For most investors, the Growth plan is better because it allows full compounding and is more tax-efficient. IDCW makes sense only if you need regular cash flow and have no other source of income.

IDCW Taxation Rules

How IDCW is taxed under current Indian tax laws

Since April 2020 (Finance Act 2020), IDCW is taxed in the hands of the investor at their applicable income tax slab rate. The earlier DDT (Dividend Distribution Tax) paid by the fund house was abolished.

Income Tax — IDCW is added to your total income and taxed at your slab rate (0%, 5%, 10%, 20%, or 30%).

TDS — 10% TDS is deducted if your annual IDCW from a fund house exceeds ₹10,000 (effective April 1, 2025). You can claim this as credit while filing ITR.

No LTCG Benefit — Unlike the Growth plan where equity LTCG up to ₹1.25 lakh is exempt, IDCW has no such exemption. Every payout is fully taxable.

ScenarioTax on IDCWTax on Growth Redemption
Equity Fund (>1yr)Slab Rate (up to 30%)12.5% LTCG (above ₹1.25L)
Equity Fund (≤1yr)Slab Rate (up to 30%)20% STCG*
Debt FundSlab RateSlab Rate

*This calculator models the Growth plan assuming long-term (LTCG) redemption.
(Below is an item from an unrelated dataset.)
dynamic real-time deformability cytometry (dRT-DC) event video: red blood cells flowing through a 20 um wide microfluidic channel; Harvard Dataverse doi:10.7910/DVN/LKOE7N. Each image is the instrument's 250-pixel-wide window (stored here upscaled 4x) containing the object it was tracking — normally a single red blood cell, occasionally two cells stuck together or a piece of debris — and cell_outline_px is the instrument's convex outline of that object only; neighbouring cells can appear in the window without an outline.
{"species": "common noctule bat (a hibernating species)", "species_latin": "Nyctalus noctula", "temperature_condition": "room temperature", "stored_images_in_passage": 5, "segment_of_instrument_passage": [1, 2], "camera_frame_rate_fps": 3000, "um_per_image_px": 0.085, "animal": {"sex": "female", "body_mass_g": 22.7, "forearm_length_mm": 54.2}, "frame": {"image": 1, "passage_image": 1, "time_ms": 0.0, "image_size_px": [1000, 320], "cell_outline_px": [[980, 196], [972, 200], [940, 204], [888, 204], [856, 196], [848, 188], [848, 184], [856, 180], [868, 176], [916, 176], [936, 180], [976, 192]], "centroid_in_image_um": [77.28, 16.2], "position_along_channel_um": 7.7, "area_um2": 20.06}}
Surcharge, cess, and DTAA relief are not separately modeled — the tax slab input serves as the effective rate.

Who Should Choose IDCW?

When the IDCW option makes sense

While the Growth plan is superior for wealth creation, IDCW may suit certain investors:

Retirees — Who need regular cash flow and are in a low tax bracket (0% or 5%).

Low-income investors — Whose total income (including IDCW) stays below the taxable threshold.

Income substitution — Who specifically need periodic cash flow and prefer not to redeem units manually.

Note: For regular income from mutual funds, many financial advisors recommend using SWP (Systematic Withdrawal Plan) from a Growth plan instead of IDCW, as SWP offers better tax efficiency and control over the withdrawal amount.